抜粋本文:
********************

すべての人は、自分の容貌を勝手に撮影されたり、自分の写真などを勝手に商業利用されたりしない権利である「肖像権」を有しています。肖像権侵害は、写真だけでなくイラスト(AI自動生成肖像などを含む)によっても発生することがあります。
そのため、他人のイラストを作成・公開する際には、十分に注意する必要があります。本コラムでは、肖像権(人格権・パブリシティ権)の概要、侵害の判断基準、他人の肖像権を侵害した場合の法的責任などについて、ベリーベスト法律事務所 千葉オフィスの弁護士が解説します。
1、肖像権とは?
肖像権とは、自分の容貌を無断で撮影されたり、商業的に利用されたりしない権利です。
肖像権は憲法に明文で規定された人権ではありませんが、過去の判例の積み重ねによって実質的に権利として認められている、法律上の利益のことをいいます。

********************

[保存済みデータエントリ]
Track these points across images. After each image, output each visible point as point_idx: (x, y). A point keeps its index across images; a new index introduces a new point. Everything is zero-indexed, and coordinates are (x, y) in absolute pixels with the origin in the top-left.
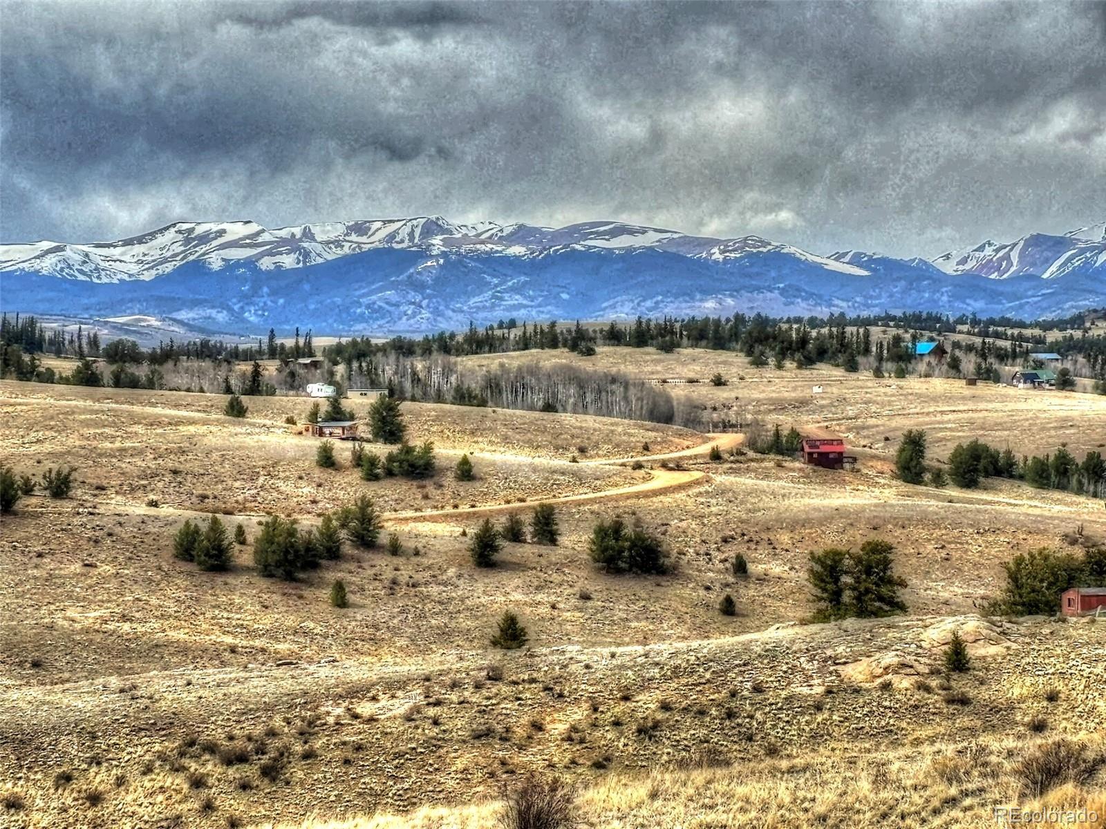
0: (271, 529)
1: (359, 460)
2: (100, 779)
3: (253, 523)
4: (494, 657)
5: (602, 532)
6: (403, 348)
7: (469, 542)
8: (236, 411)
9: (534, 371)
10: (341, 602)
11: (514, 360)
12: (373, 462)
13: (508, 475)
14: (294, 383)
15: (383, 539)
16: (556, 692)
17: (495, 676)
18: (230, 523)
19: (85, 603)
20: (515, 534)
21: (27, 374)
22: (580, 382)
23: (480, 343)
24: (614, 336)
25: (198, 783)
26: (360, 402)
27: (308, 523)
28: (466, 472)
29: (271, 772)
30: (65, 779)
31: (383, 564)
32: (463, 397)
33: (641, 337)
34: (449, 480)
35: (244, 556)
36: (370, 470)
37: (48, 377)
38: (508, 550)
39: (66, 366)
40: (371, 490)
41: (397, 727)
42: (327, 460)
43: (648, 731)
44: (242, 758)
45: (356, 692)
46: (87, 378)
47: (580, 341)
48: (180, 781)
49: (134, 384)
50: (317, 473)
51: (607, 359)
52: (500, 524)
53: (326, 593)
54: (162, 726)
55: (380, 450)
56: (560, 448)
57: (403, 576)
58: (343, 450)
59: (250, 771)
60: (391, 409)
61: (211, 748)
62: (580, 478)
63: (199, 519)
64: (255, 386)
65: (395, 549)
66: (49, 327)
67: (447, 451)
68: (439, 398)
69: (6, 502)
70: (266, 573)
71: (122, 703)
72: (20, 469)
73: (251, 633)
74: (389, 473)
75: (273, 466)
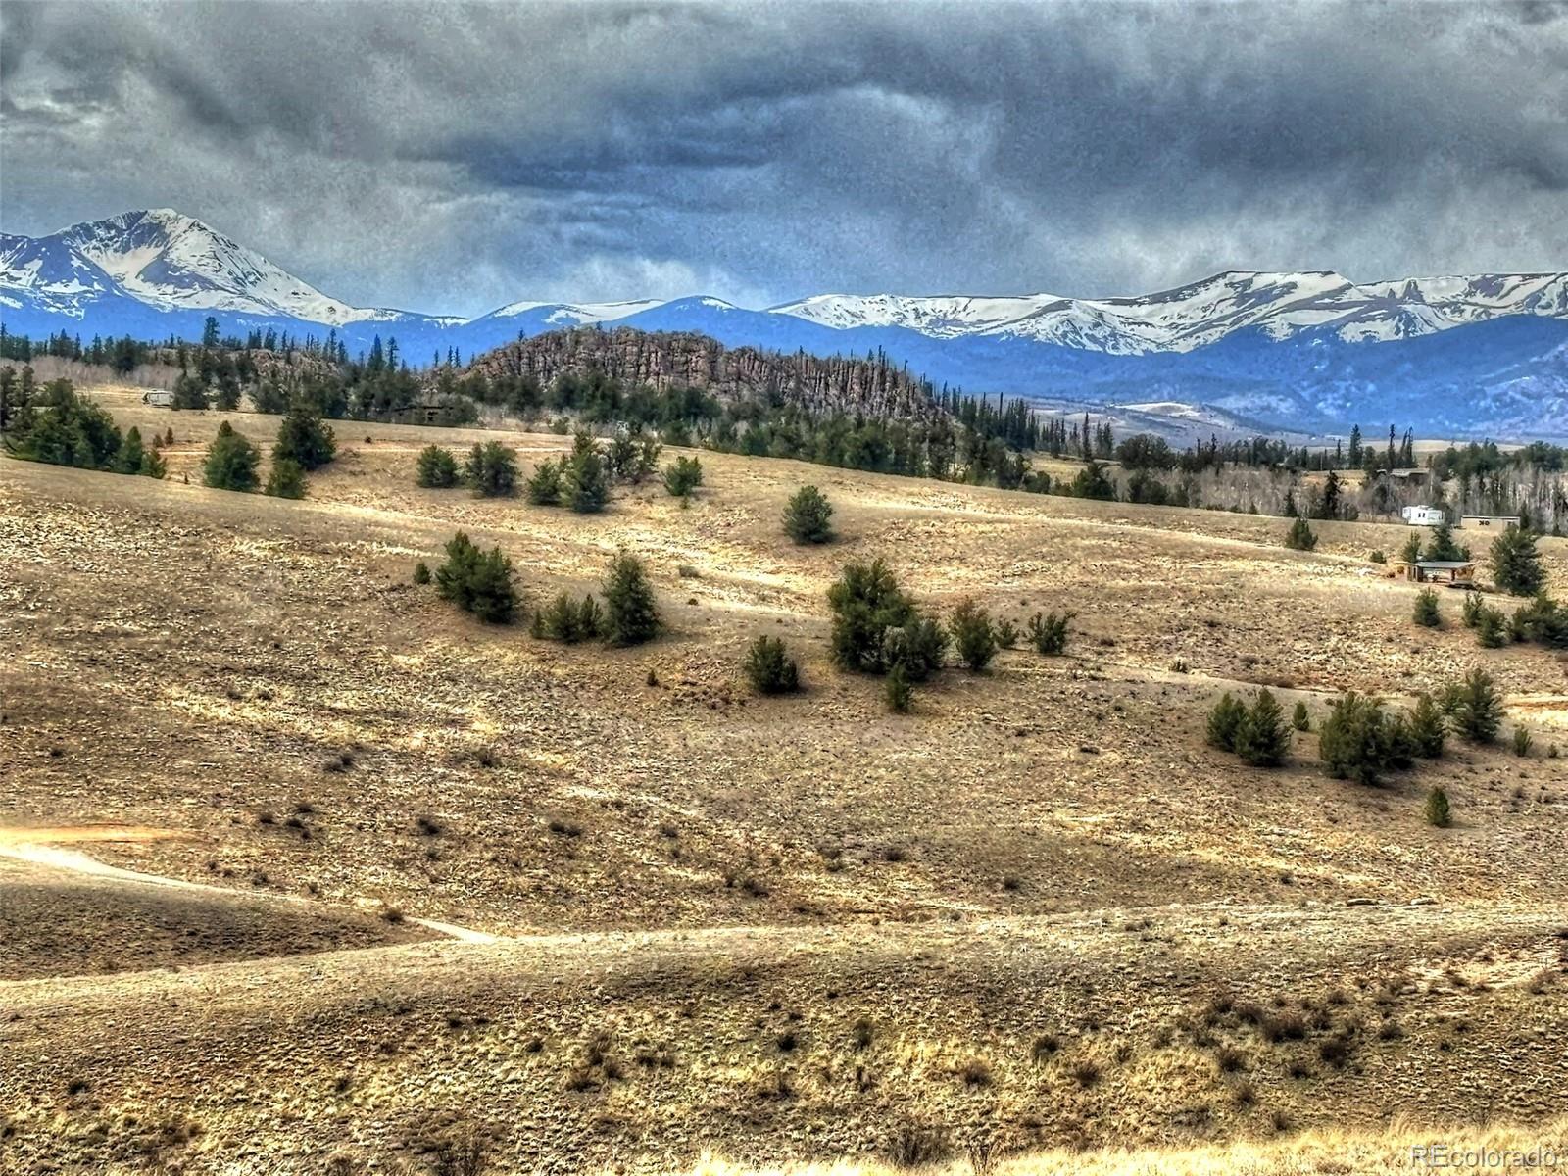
0: (1345, 711)
1: (1475, 617)
2: (1097, 1049)
3: (1320, 700)
6: (1544, 459)
8: (1302, 541)
10: (1441, 818)
12: (1496, 620)
14: (1385, 503)
15: (1506, 731)
18: (1288, 700)
19: (1080, 803)
21: (1013, 479)
25: (1232, 1064)
26: (1479, 533)
27: (1398, 704)
29: (1336, 1055)
30: (1047, 1048)
31: (1503, 767)
35: (1308, 748)
36: (1490, 632)
37: (1041, 485)
39: (1065, 470)
40: (1490, 662)
41: (1522, 1002)
42: (1429, 616)
44: (1293, 1033)
45: (1461, 949)
46: (1095, 488)
48: (1207, 1060)
49: (1159, 498)
50: (1414, 635)
53: (1420, 806)
54: (1186, 980)
55: (1506, 604)
57: (1533, 786)
58: (1452, 603)
59: (1307, 1052)
60: (1524, 545)
61: (1252, 1016)
63: (1242, 690)
64: (1330, 506)
65: (1522, 747)
66: (1044, 414)
69: (977, 658)
70: (1338, 772)
71: (1129, 946)
72: (998, 612)
73: (1311, 856)
74: (1517, 637)
75: (1351, 621)
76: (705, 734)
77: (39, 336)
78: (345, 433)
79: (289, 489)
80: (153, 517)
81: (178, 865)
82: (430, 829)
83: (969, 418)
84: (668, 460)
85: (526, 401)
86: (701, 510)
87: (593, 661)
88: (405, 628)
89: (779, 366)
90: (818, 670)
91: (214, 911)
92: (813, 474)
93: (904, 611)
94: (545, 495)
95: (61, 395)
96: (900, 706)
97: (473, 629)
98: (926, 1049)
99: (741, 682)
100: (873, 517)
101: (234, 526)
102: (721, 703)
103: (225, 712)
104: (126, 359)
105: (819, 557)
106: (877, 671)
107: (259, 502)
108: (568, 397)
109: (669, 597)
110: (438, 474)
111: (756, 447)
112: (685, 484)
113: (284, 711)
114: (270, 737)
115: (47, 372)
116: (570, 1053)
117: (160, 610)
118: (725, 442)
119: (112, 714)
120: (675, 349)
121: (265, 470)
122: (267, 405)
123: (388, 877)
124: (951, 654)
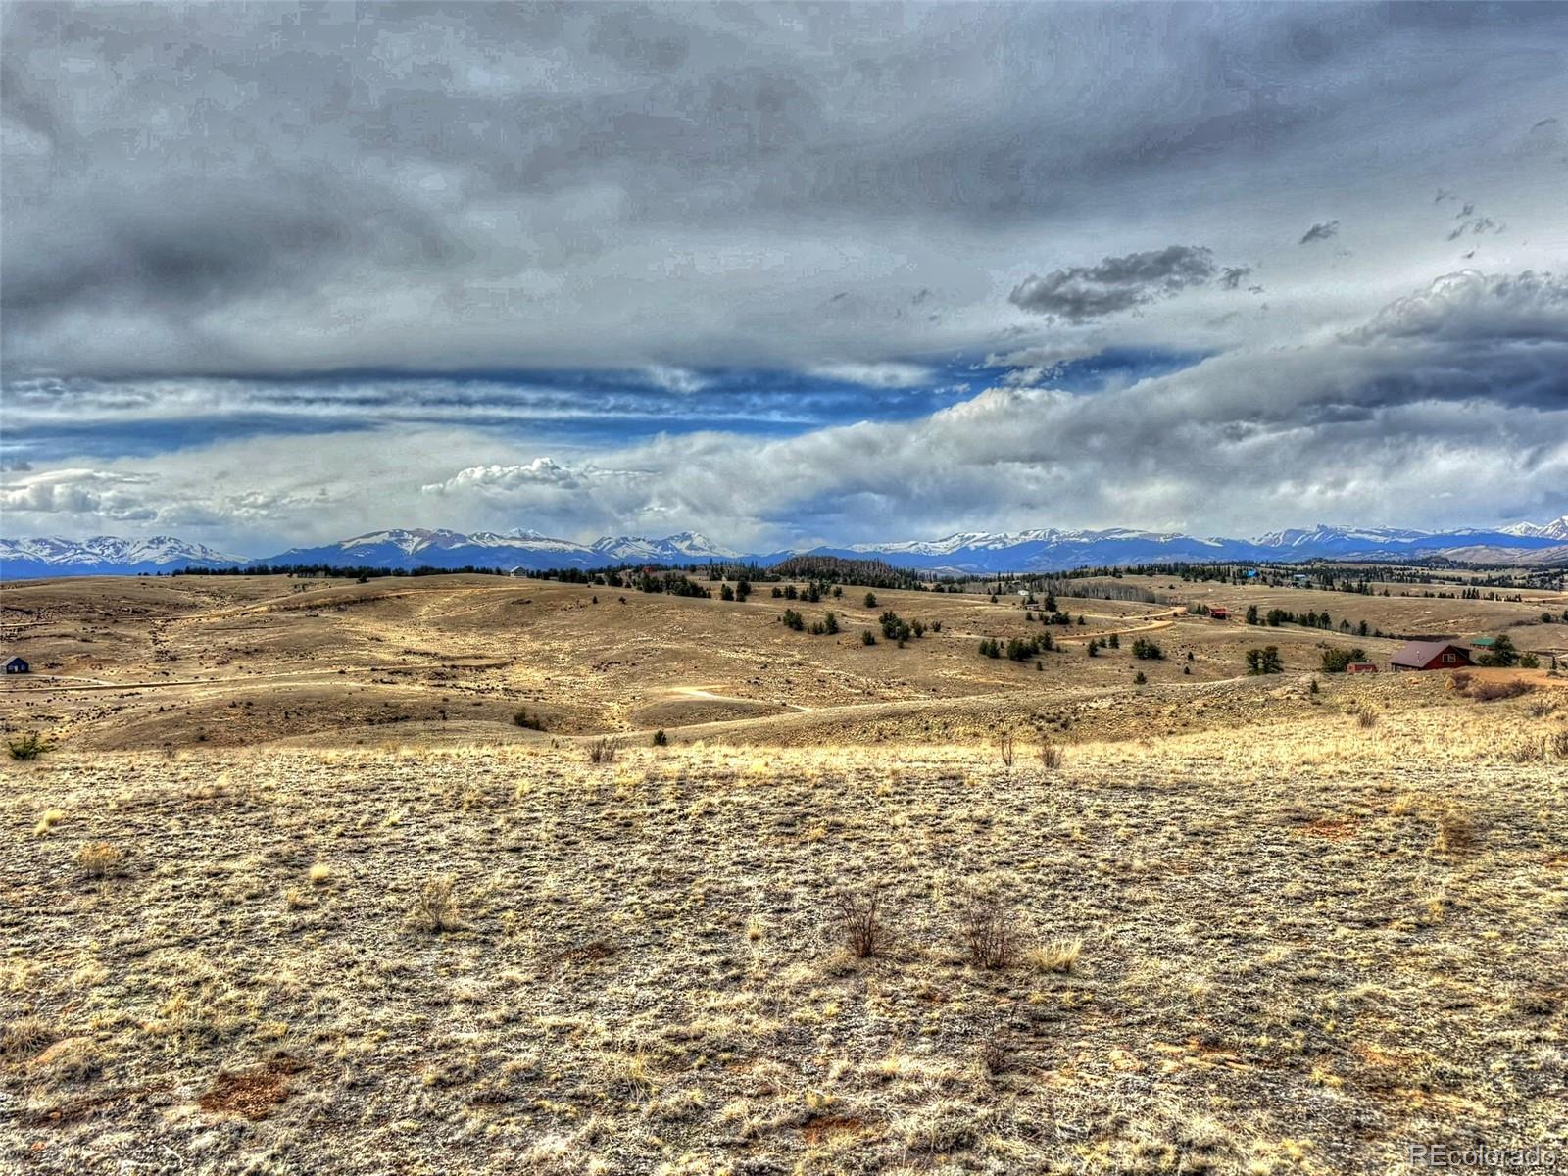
0: (1013, 643)
1: (1041, 618)
2: (1004, 727)
3: (1006, 641)
4: (1137, 687)
5: (1136, 644)
6: (1049, 577)
7: (1086, 647)
8: (994, 600)
9: (1101, 585)
10: (1040, 669)
11: (1093, 581)
12: (1047, 618)
13: (1097, 623)
14: (1012, 590)
15: (1054, 646)
16: (1163, 699)
17: (1139, 694)
18: (998, 640)
19: (949, 669)
20: (1103, 645)
21: (919, 588)
22: (1119, 589)
23: (1077, 575)
24: (1129, 571)
25: (1039, 729)
26: (1040, 597)
27: (1027, 641)
28: (1081, 622)
29: (1065, 726)
30: (992, 727)
31: (1055, 655)
32: (1077, 595)
33: (1140, 571)
34: (1075, 625)
35: (1004, 652)
36: (1045, 621)
37: (926, 589)
38: (1101, 650)
39: (931, 586)
40: (1048, 628)
41: (1107, 711)
42: (1029, 618)
43: (1200, 713)
44: (1053, 721)
45: (1089, 699)
46: (939, 590)
47: (1116, 573)
48: (1033, 728)
49: (956, 591)
50: (1027, 623)
51: (1128, 580)
52: (1097, 641)
53: (1034, 666)
54: (1024, 709)
55: (1049, 614)
56: (1115, 613)
57: (1063, 660)
58: (1035, 614)
59: (1057, 725)
60: (1052, 599)
61: (1042, 717)
62: (1125, 624)
63: (989, 640)
64: (999, 592)
65: (1059, 650)
66: (920, 572)
67: (1074, 615)
68: (1066, 595)
69: (919, 633)
70: (1012, 658)
71: (1005, 702)
72: (923, 623)
73: (1008, 680)
74: (1053, 623)
75: (1010, 620)
76: (853, 655)
77: (670, 565)
78: (753, 585)
79: (742, 599)
80: (711, 609)
81: (730, 694)
82: (789, 682)
83: (901, 573)
84: (833, 588)
85: (793, 575)
86: (842, 600)
87: (823, 638)
88: (776, 633)
89: (853, 562)
90: (879, 638)
91: (741, 705)
92: (870, 590)
93: (899, 623)
94: (804, 598)
95: (684, 580)
96: (901, 646)
97: (792, 631)
98: (962, 729)
99: (861, 642)
100: (886, 599)
101: (732, 610)
102: (856, 647)
103: (734, 655)
104: (693, 569)
105: (873, 610)
106: (894, 638)
107: (734, 603)
108: (802, 574)
109: (840, 622)
110: (777, 594)
111: (853, 583)
112: (838, 593)
113: (748, 654)
114: (746, 661)
115: (680, 574)
117: (716, 632)
118: (845, 582)
119: (708, 657)
120: (826, 560)
121: (735, 595)
122: (730, 579)
123: (780, 694)
124: (913, 633)
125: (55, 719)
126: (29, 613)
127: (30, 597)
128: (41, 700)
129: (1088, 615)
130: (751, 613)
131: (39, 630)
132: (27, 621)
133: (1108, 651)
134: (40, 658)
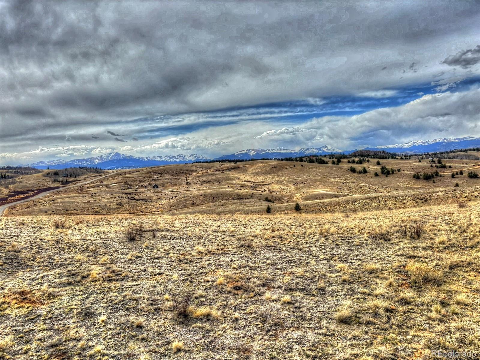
0: (425, 174)
1: (436, 166)
2: (405, 202)
3: (422, 174)
4: (455, 188)
5: (469, 173)
6: (441, 153)
7: (451, 175)
8: (420, 161)
9: (459, 155)
10: (434, 182)
11: (456, 154)
12: (438, 166)
13: (456, 167)
14: (427, 158)
15: (439, 175)
16: (463, 192)
17: (455, 190)
18: (419, 174)
19: (402, 183)
20: (457, 174)
21: (395, 158)
22: (466, 156)
23: (451, 152)
24: (470, 150)
25: (417, 202)
26: (436, 159)
27: (430, 174)
28: (450, 167)
29: (426, 201)
30: (401, 202)
31: (439, 178)
32: (450, 158)
33: (474, 150)
34: (448, 168)
35: (422, 177)
36: (437, 167)
37: (397, 159)
38: (456, 176)
39: (399, 158)
40: (438, 170)
41: (442, 196)
42: (432, 166)
43: (476, 196)
44: (422, 199)
45: (436, 192)
46: (402, 159)
47: (465, 151)
48: (414, 202)
49: (407, 159)
50: (431, 168)
51: (469, 153)
52: (455, 173)
53: (432, 181)
54: (412, 196)
55: (439, 165)
56: (463, 164)
57: (442, 179)
58: (434, 165)
59: (423, 201)
60: (440, 160)
61: (418, 198)
62: (466, 167)
63: (416, 173)
64: (422, 158)
65: (441, 176)
66: (397, 153)
67: (448, 165)
68: (446, 158)
69: (393, 172)
70: (424, 179)
71: (407, 194)
72: (394, 169)
73: (423, 186)
74: (440, 167)
75: (425, 167)
76: (371, 180)
77: (319, 155)
78: (342, 160)
79: (338, 164)
80: (328, 167)
81: (332, 191)
82: (350, 188)
83: (391, 154)
84: (367, 159)
85: (355, 156)
86: (370, 163)
87: (362, 175)
88: (347, 173)
89: (375, 152)
90: (380, 174)
91: (334, 195)
92: (378, 160)
93: (387, 169)
94: (357, 163)
95: (321, 159)
96: (387, 176)
97: (352, 173)
98: (391, 202)
99: (374, 175)
100: (383, 162)
101: (334, 167)
102: (372, 177)
103: (334, 180)
104: (325, 156)
105: (379, 166)
106: (385, 174)
107: (336, 165)
108: (359, 156)
109: (367, 170)
110: (349, 162)
111: (374, 158)
112: (368, 161)
113: (339, 180)
114: (338, 182)
115: (320, 157)
116: (362, 203)
117: (329, 173)
118: (371, 158)
119: (326, 181)
120: (367, 151)
121: (336, 163)
122: (336, 158)
123: (347, 191)
124: (391, 172)
125: (162, 199)
126: (160, 174)
127: (160, 170)
128: (159, 194)
129: (453, 165)
130: (340, 168)
131: (161, 178)
132: (159, 176)
133: (459, 176)
134: (160, 185)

********************

作業内容:
**a)** 肖像権の解説文のうち、「すべての人は、自分の容貌を勝」で始まり「肖像権とは、自分の容貌を無断で撮影されたり、商業的に利用されたりしない権利です。」に至るまでの部分を、一字一句たがえずに書き写してください。
**b)** 肖像権の解説文について、最後の文に続く内容を書き進めてください。
上記の一覧は、本件とは関係がありません。

回答結果:
**a)**
すべての人は、自分の容貌を勝手に撮影されたり、自分の写真などを勝手に商業利用されたりしない権利である「肖像権」を有しています。肖像権侵害は、写真だけでなくイラスト(AI自動生成肖像などを含む)によっても発生することがあります。
そのため、他人のイラストを作成・公開する際には、十分に注意する必要があります。本コラムでは、肖像権(人格権・パブリシティ権)の概要、侵害の判断基準、他人の肖像権を侵害した場合の法的責任などについて、ベリーベスト法律事務所 千葉オフィスの弁護士が解説します。
1、肖像権とは?
肖像権とは、自分の容貌を無断で撮影されたり、商業的に利用されたりしない権利です。

**b)**
肖像権は「人格権」と「パブリシティ権」の2つに分類されます。
みだりに自己の容貌等を撮影され、公表されない人格的利益(最高裁第1小法廷平成17年11月10日判決)。
② パブリシティ権
商品の販売等を促進する顧客吸引力を有する氏名・肖像等につき、その顧客吸引力を排他的に利用する権利を意味します(最高裁第1小法廷平成24年2月2日判決)。
2、他人のイラストを描く場合には許可が必要?
他人の容貌を撮影した写真だけでなく、他人の容貌を描写したイラストも肖像権の侵害となることがあります。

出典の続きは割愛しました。